EXERCISE AIM -
Extend the article on GitHub's changes to Copilot Individual plans, starting after its final sentence.

EXERCISE PASSAGE -
★ ★ ★ ★

David Uzondu Neowin · Apr 20, 2026 22:20 EDT
Image via GitHub
GitHub has announced "disruptive" changes coming to Copilot Individual plans, which include pausing all new signups and restricting access to its most powerful AI models for some users.
The Microsoft-owned company said it is doing this because it has "seen usage intensify for all users" as developers embrace complex agentic workflows. Instead of simple code completion, users are now deploying autonomous agents and subagents to tackle massive, long-running coding problems. These new workflows are creating an unsustainable strain on its infrastructure, where GitHub admits it is now common for just a handful of user requests to rack up costs that exceed the plan's monthly price.
Pausing sign-ups for GitHub Copilot Pro, Pro+, and Student plans will allow it to "serve existing customers more effectively," it added. As for the models the service offers access to, Opus models are no longer available in the standard Pro plan. Developers who want access to Anthropic's powerful Claude Opus 4.7 model must now pay for the more expensive Pro+ plan. Opus 4.5 and Opus 4.6 will also be removed from Pro+.
Usage limits are also getting tightened significantly to prevent a few power users from degrading the service for everyone. To improve transparency, both VS Code and the Copilot CLI will now display your available limit so you are not caught by surprise.

★ ★ ★ ★

(Chart comprehension data)
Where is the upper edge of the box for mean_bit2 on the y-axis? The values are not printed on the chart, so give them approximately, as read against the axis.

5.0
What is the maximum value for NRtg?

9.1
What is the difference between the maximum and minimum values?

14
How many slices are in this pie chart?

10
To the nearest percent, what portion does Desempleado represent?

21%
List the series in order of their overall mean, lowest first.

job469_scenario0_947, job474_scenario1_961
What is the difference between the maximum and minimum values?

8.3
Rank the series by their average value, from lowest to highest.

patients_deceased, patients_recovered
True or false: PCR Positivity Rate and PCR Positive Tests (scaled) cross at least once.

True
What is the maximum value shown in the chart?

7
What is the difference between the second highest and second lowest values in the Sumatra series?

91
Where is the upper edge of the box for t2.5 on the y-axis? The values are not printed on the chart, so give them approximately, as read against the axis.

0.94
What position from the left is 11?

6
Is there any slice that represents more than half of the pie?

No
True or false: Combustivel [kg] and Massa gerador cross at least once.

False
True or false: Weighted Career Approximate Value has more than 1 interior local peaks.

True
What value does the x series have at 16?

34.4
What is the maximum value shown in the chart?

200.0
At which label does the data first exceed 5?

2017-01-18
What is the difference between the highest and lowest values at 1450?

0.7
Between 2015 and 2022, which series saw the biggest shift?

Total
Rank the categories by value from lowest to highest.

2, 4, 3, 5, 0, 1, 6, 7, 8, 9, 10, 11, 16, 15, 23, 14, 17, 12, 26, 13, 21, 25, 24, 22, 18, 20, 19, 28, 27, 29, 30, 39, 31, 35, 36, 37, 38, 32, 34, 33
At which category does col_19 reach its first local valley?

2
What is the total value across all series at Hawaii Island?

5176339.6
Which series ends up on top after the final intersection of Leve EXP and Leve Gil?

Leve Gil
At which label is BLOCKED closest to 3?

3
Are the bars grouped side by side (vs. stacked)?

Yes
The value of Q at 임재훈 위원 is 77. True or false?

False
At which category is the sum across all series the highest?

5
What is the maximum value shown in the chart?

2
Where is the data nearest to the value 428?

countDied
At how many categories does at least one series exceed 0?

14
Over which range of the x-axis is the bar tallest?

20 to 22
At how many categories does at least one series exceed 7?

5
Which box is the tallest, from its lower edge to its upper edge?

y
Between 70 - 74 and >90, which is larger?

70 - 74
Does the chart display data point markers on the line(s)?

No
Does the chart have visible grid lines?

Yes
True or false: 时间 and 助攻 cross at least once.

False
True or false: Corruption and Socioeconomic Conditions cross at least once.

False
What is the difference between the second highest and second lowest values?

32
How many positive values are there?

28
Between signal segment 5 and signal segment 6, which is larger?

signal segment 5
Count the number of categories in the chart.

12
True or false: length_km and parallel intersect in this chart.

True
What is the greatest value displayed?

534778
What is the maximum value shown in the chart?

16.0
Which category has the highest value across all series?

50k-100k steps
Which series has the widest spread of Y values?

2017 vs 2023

★ ★ ★ ★

YOUR RESPONSE -
The service operates with two caps: a session limit to manage server load during peak hours and a weekly limit that puts a hard ceiling on the total number of tokens you can consume in a seven day period. If you hit this limit, your access to premium models is cut off, and you are downgraded to "Auto model selection" until the usage period resets.
GitHub came under fire last month after it was widely reported that Copilot had been inserting ads (or tips, as the platform calls it) directly into developer pull requests. In reaction to the backlash, GitHub officially removed Copilot's ability to automatically insert these promotional "tips" and ads into pull requests, with Tim Rogers, the Principal Product Manager for Copilot at GitHub, admitting that "on reflection," letting an AI agent to secretly make edits and append marketing text to PRs was the wrong call.